The NLRB's ruling against Boeing's production facilities in right-to-work South Carolina are clear evidence of government's schizophrenic attitudes toward business.
On one hand, we have Wednesday's remarks by Fed chairman Bernanke, at his press conference, that employment and economic growth are desirable objectives. His maintenance of ultra-low rates reflects his belief and hope that these, alone, will spur economic growth.
Then we have the NLRB's partisan, pro-union vote to curtail Boeing's opening of a second production line for its 787 Dreamliner in a state that doesn't require closed or union shops.
Lamar Alexander wrote a persuasive editorial just a week later explaining how, as governor, he was able to lure Nissan's plant to Tennessee, rather than neighboring Kentucky, because the former is a right-to-work state.
Alexander went further, arguing that the NLRB's Boeing decision will cause foreign and even domestic producers to see a risk that having operations in even one unionized state could subject them to capricious NLRB rulings forbidding them from doing business in any of the 23 states that are right-to-work.

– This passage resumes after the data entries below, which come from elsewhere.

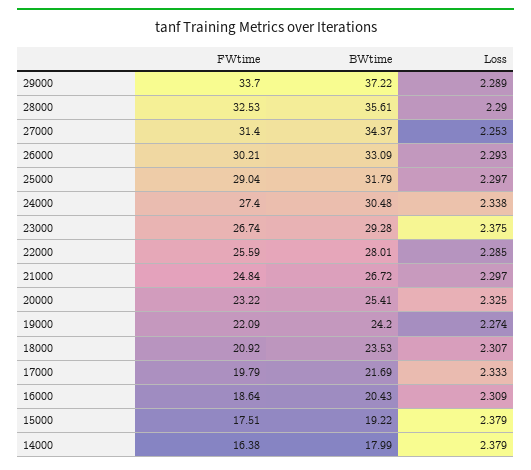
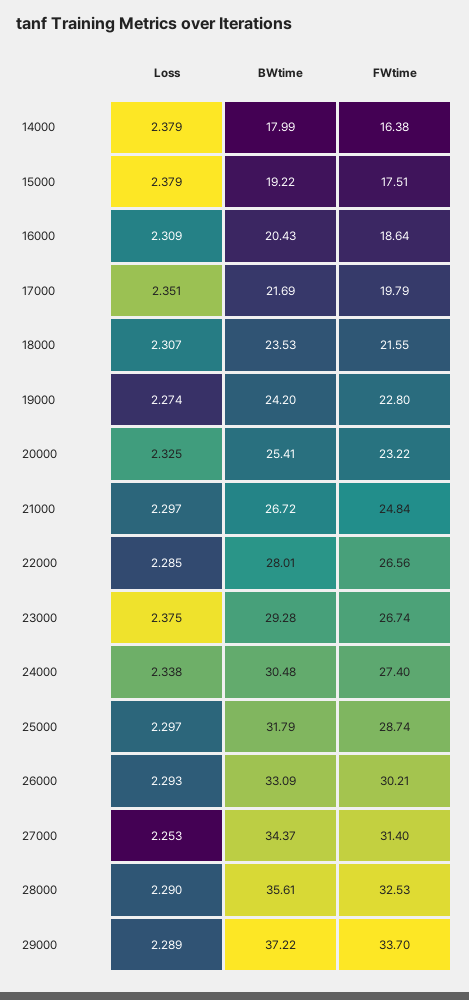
  {
    "FWtime": {
      "29000": 33.7,
      "28000": 32.53,
      "27000": 31.4,
      "26000": 30.21,
-     "25000": 29.04,
+     "25000": 28.74,
      "24000": 27.4,
      "23000": 26.74,
-     "22000": 25.59,
+     "22000": 26.56,
      "21000": 24.84,
      "20000": 23.22,
-     "19000": 22.09,
+     "19000": 22.8,
-     "18000": 20.92,
+     "18000": 21.55,
      "17000": 19.79,
      "16000": 18.64,
      "15000": 17.51,
      "14000": 16.38
    },
    "BWtime": {
      "29000": 37.22,
      "28000": 35.61,
      "27000": 34.37,
      "26000": 33.09,
      "25000": 31.79,
      "24000": 30.48,
      "23000": 29.28,
      "22000": 28.01,
      "21000": 26.72,
      "20000": 25.41,
      "19000": 24.2,
      "18000": 23.53,
      "17000": 21.69,
      "16000": 20.43,
      "15000": 19.22,
      "14000": 17.99
    },
    "Loss": {
      "29000": 2.289,
      "28000": 2.29,
      "27000": 2.253,
      "26000": 2.293,
      "25000": 2.297,
      "24000": 2.338,
      "23000": 2.375,
      "22000": 2.285,
      "21000": 2.297,
      "20000": 2.325,
      "19000": 2.274,
      "18000": 2.307,
-     "17000": 2.333,
+     "17000": 2.351,
      "16000": 2.309,
      "15000": 2.379,
      "14000": 2.379
    }
  }

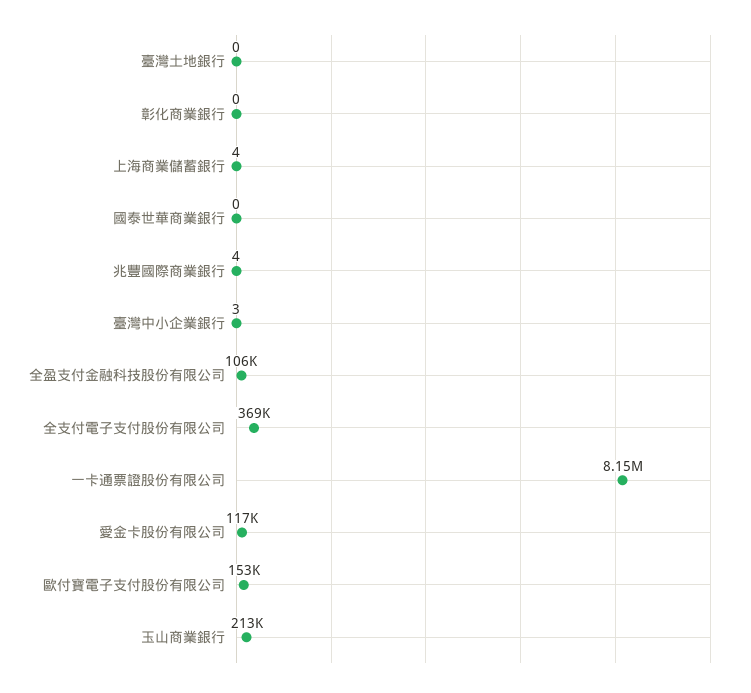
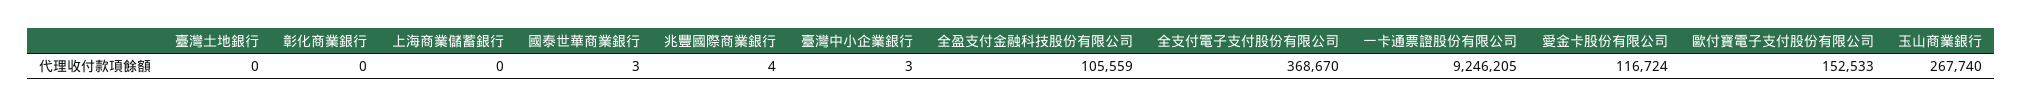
  {
    "臺灣土地銀行": 0,
    "彰化商業銀行": 0,
-   "上海商業儲蓄銀行": 4,
+   "上海商業儲蓄銀行": 0,
-   "國泰世華商業銀行": 0,
+   "國泰世華商業銀行": 3,
    "兆豐國際商業銀行": 4,
    "臺灣中小企業銀行": 3,
    "全盈支付金融科技股份有限公司": 105559,
    "全支付電子支付股份有限公司": 368670,
-   "一卡通票證股份有限公司": 8150000,
+   "一卡通票證股份有限公司": 9246205,
    "愛金卡股份有限公司": 116724,
    "歐付寶電子支付股份有限公司": 152533,
-   "玉山商業銀行": 213000
+   "玉山商業銀行": 267740
  }

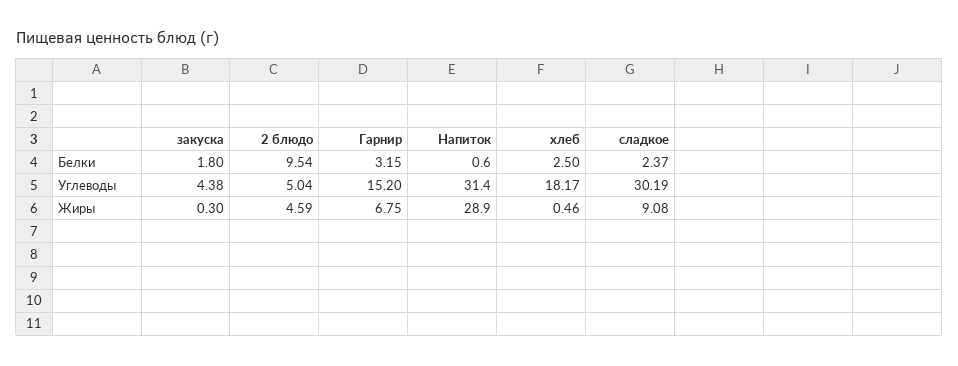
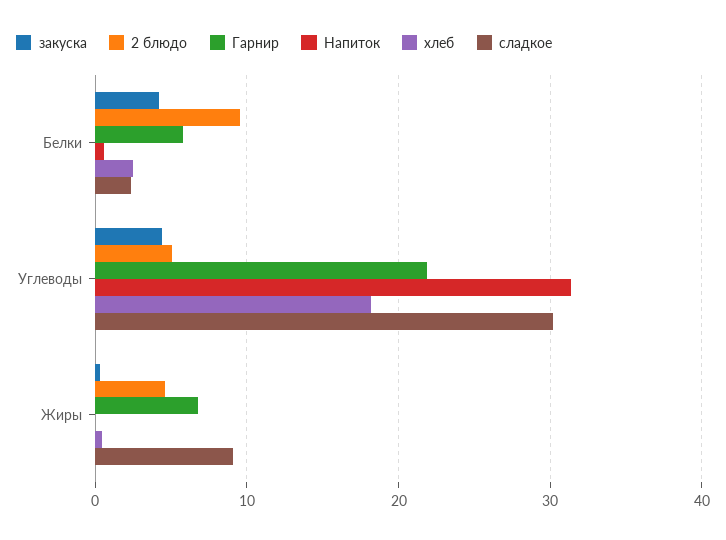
  {
    "закуска": {
-     "Белки": 1.8,
+     "Белки": 4,
      "Углеводы": 4.38,
      "Жиры": 0.3
    },
    "2 блюдо": {
      "Белки": 9.54,
      "Углеводы": 5.04,
      "Жиры": 4.59
    },
    "Гарнир": {
-     "Белки": 3.15,
+     "Белки": 6,
-     "Углеводы": 15.2,
+     "Углеводы": 22,
      "Жиры": 6.75
    },
    "Напиток": {
      "Белки": 0.6,
      "Углеводы": 31.4,
-     "Жиры": 28.9
+     "Жиры": 0
    },
    "хлеб": {
      "Белки": 2.5,
      "Углеводы": 18.17,
      "Жиры": 0.46
    },
    "сладкое": {
      "Белки": 2.37,
      "Углеводы": 30.19,
      "Жиры": 9.08
    }
  }

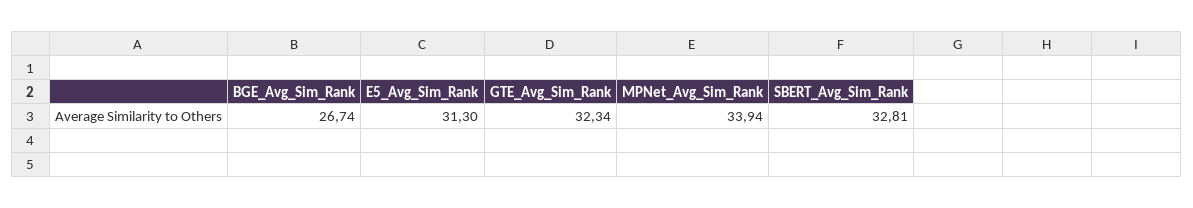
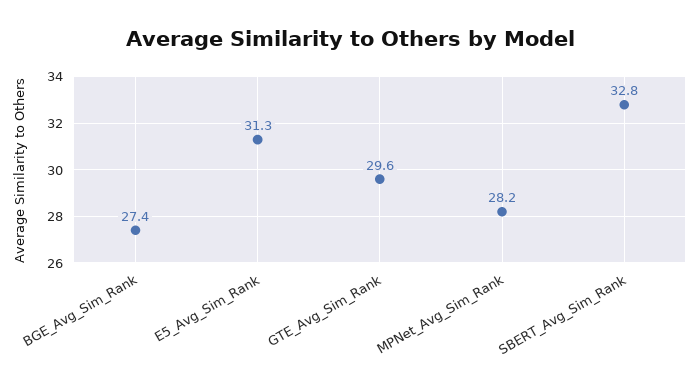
  {
-   "BGE_Avg_Sim_Rank": 26.74,
+   "BGE_Avg_Sim_Rank": 27.4,
    "E5_Avg_Sim_Rank": 31.3,
-   "GTE_Avg_Sim_Rank": 32.34,
+   "GTE_Avg_Sim_Rank": 29.6,
-   "MPNet_Avg_Sim_Rank": 33.94,
+   "MPNet_Avg_Sim_Rank": 28.2,
    "SBERT_Avg_Sim_Rank": 32.81
  }

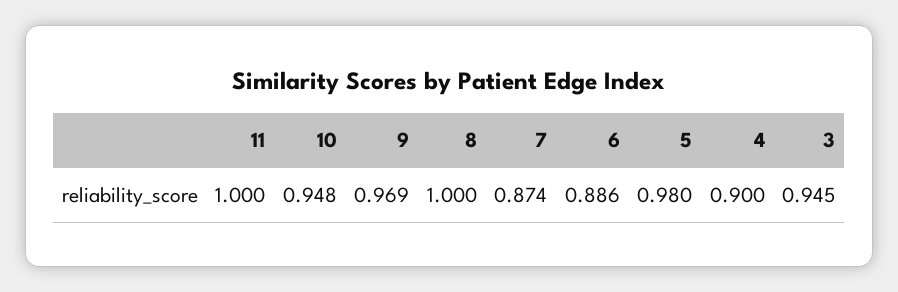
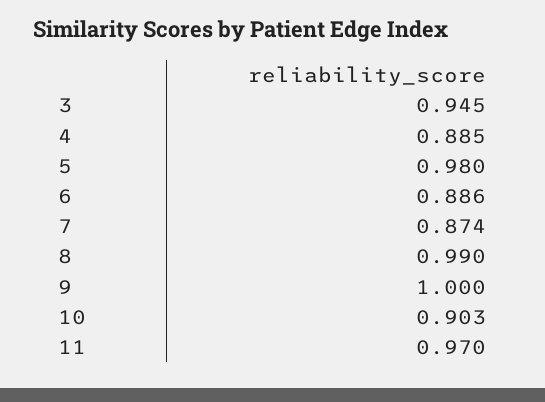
  {
-   "11": 1,
+   "11": 0.97,
-   "10": 0.948,
+   "10": 0.903,
-   "9": 0.969,
+   "9": 1,
-   "8": 1,
+   "8": 0.99,
    "7": 0.874,
    "6": 0.886,
    "5": 0.98,
-   "4": 0.9,
+   "4": 0.885,
    "3": 0.945
  }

Makes no sense, does it? Bernanke claiming to be holding rates low to facilitate greater economic activity and employment, while the NLRB rules to restrict employment to higher-wage states that will, consequently, employ fewer to build those 787s.
Easy money and government hand-wringing over slow employment growth are false when the same government acts to create such massive uncertainty for corporations, such as in the Boeing case. Decisions such as the NLRB's effectively abrogate corporate decisions on locating production facilities, which will necessarily affect their subsequent decisions concerning putting their companies at risk in the US to such deep and serious government intervention into their internal operations.
Perhaps Boeing's next move is to relocate the South Carolina lines in other countries.